Il quadro è relativamente più confortante per quanto riguarda l’adozione dei principali standard informatici e digitali, ma anche qui rimangono dei gap da colmare nei confronti delle principali economie europee: più in generale, l’adozione di strumenti tecnologici moderni, e lo sfruttamento dei canali di informazione digitale, rappresentano un possibile terreno di rincorsa per le imprese italiane nel panorama competitivo internazionale.
Un altro ambito su cui le imprese italiane possono investire risorse con l’obiettivo di migliorare la propria performance riguarda la qualità del management. Statisticamente, ad una maggiore qualità della gestione aziendale è infatti associato un miglioramento complessivo della performance, in termini sia di fatturato, sia di margini e quote di mercato.
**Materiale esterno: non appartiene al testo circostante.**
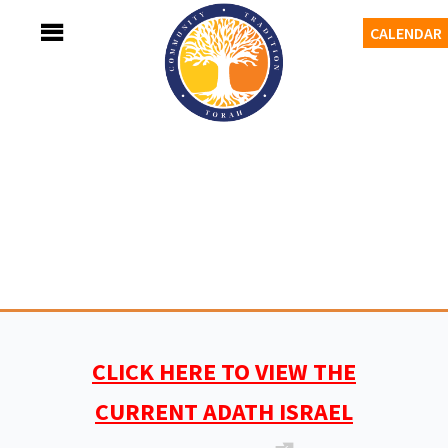
Skip
MENU
CALENDAR
to
content
Adath Israel Congregation
TORAH-TRADITION-COMMUNITY
CLICK HERE TO VIEW THE
CURRENT ADATH ISRAEL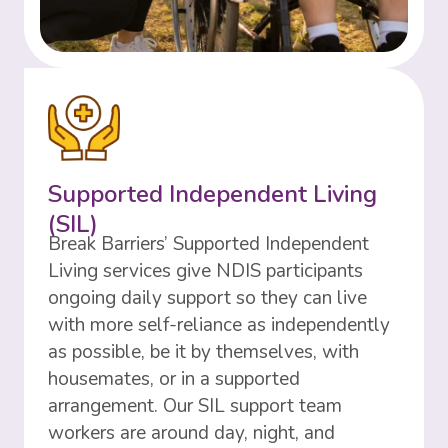
Supported Independent Living
(SIL)
Break Barriers’ Supported Independent
Living services give NDIS participants
ongoing daily support so they can live
with more self-reliance as independently
as possible, be it by themselves, with
housemates, or in a supported
arrangement. Our SIL support team
workers are around day, night, and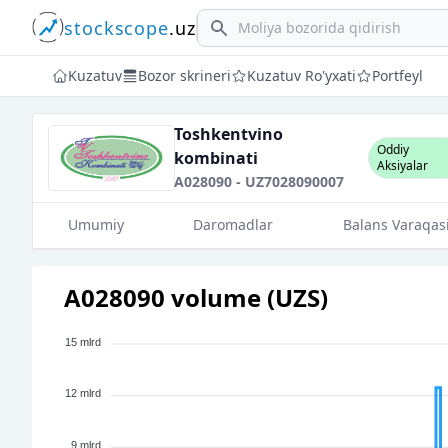
stockscope
.uz
Search
Kuzatuv
Bozor skrineri
Kuzatuv Ro'yxati
Portfeyl
Toshkentvino
Oddiy
kombinati
Aksiyalar
A028090 - UZ7028090007
Umumiy
Daromadlar
Balans Varaqas
A028090 volume (UZS)
15 mlrd
12 mlrd
9 mlrd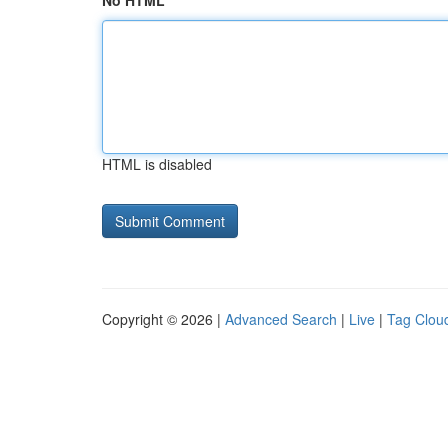
No HTML
HTML is disabled
Copyright © 2026 |
Advanced Search
|
Live
|
Tag Clou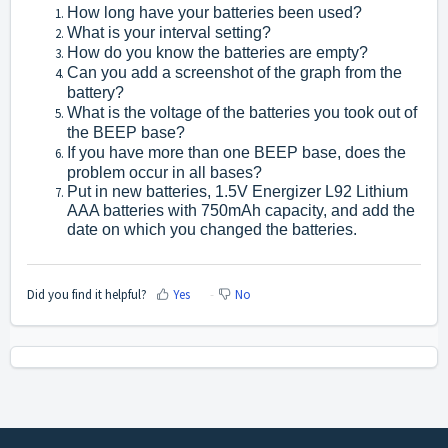
How long have your batteries been used?
What is your interval setting?
How do you know the batteries are empty?
Can you add a screenshot of the graph from the
battery?
What is the voltage of the batteries you took out of
the BEEP base?
If you have more than one BEEP base, does the
problem occur in all bases?
Put in new batteries, 1.5V Energizer L92 Lithium
AAA batteries with 750mAh capacity, and add the
date on which you changed the batteries.
Did you find it helpful?
Yes
No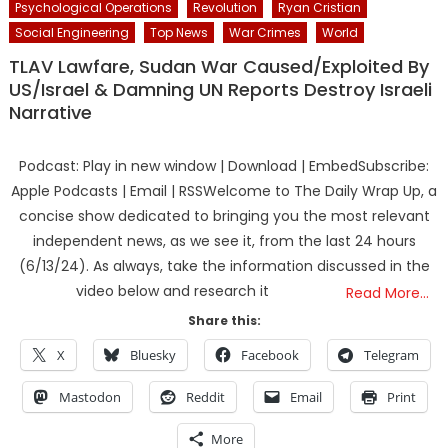
Psychological Operations
Revolution
Ryan Cristian
Social Engineering
Top News
War Crimes
World
TLAV Lawfare, Sudan War Caused/Exploited By
US/Israel & Damning UN Reports Destroy Israeli
Narrative
Podcast: Play in new window | Download | EmbedSubscribe:
Apple Podcasts | Email | RSSWelcome to The Daily Wrap Up, a
concise show dedicated to bringing you the most relevant
independent news, as we see it, from the last 24 hours
(6/13/24). As always, take the information discussed in the
video below and research it
Read More…
Share this:
X
Bluesky
Facebook
Telegram
Mastodon
Reddit
Email
Print
More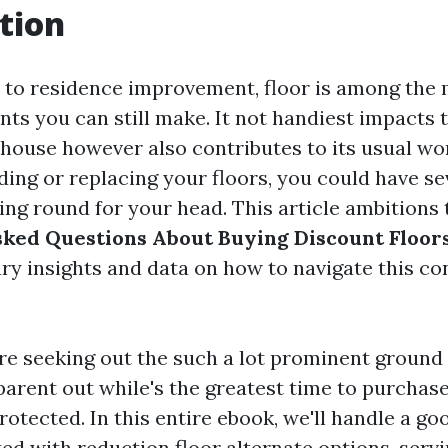
tion
 to residence improvement, floor is among the
nts you can still make. It not handiest impacts 
house however also contributes to its usual wor
ding or replacing your floors, you could have se
ing round for your head. This article ambitions
ked Questions About Buying Discount Floor
ry insights and data on how to navigate this co
e seeking out the such a lot prominent ground 
parent out while's the greatest time to purchase
rotected. In this entire ebook, we'll handle a g
ed with reduction floor alternate options, servi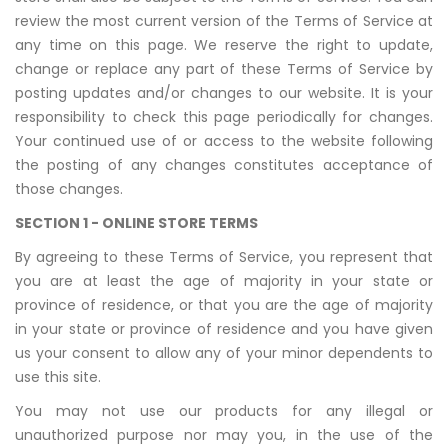
review the most current version of the Terms of Service at
any time on this page. We reserve the right to update,
change or replace any part of these Terms of Service by
posting updates and/or changes to our website. It is your
responsibility to check this page periodically for changes.
Your continued use of or access to the website following
the posting of any changes constitutes acceptance of
those changes.
SECTION 1 - ONLINE STORE TERMS
By agreeing to these Terms of Service, you represent that
you are at least the age of majority in your state or
province of residence, or that you are the age of majority
in your state or province of residence and you have given
us your consent to allow any of your minor dependents to
use this site.
You may not use our products for any illegal or
unauthorized purpose nor may you, in the use of the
Al di là dell’età media relativamente più elevata – che rispecchia a grandi linee quella della popolazione complessiva – i risultati dell’ultima “World Management Survey” segnalano > come i manager italiani siano mediamente sotto-performanti in tutte le principali aree di indagine, superando solo quelli spagnoli nella classifica dei principali competitor europei.
Favorire il ringiovanimento del “parco” manager italiano, sostenendo l’accesso di risorse più giovani e, quindi, più propense all’adozione di tecnologie di gestione moderne, è uno dei possibili strumenti con cui le imprese potrebbero migliorare la performance complessiva, con effetti di spillover di cui potrebbe beneficiare l’intero sistema produttivo italiano.
Il tema del management non si declina peraltro solo sulla qualità o l’età delle risorse che rivestono ruoli dirigenziali, ma anche sulla provenienza (interne o esterne alla famiglia proprietaria) delle stesse.
Normalmente una guida “esterna” tende infatti ad essere più flessibile e reattiva nell’apportare cambiamenti, più propensa all’innovazione e all’esplorazione di nuove strategie, caratteristiche importanti soprattutto in un ambiente competitivo complesso in cui i fattori che condizionano il successo (concorrenti, mercati, tecnologie, etc.) sono sempre più in rapido mutamento. Questa interpretazione trova supporto analizzando più in dettaglio la relazione tra dimensione settoriale e forma di governance all’interno del comparto manifatturiero.
Non è quindi un caso se tra i settori dell’industria italiana a maggiore vocazione manageriale esterna si annoverano quelli più innovativi e, al tempo stesso, quelli dalle produzioni più tradizionali vedono prevalere nei ruoli dirigenziali/gestionali figure interne alla proprietà. La relazione positiva che lega la provenienza del management alla performance trova ulteriore supporto nell’analisi econometrica: una ricerca di Prometeia stima il “premio” alla managerialità esterna in un differenziale di performance, per il totale economia, del 2,4% per il fatturato, del 2,6% per l’occupazione e dello 0,9% per la produttività (in termini di crescita media annua tra il 2000 e il 2013).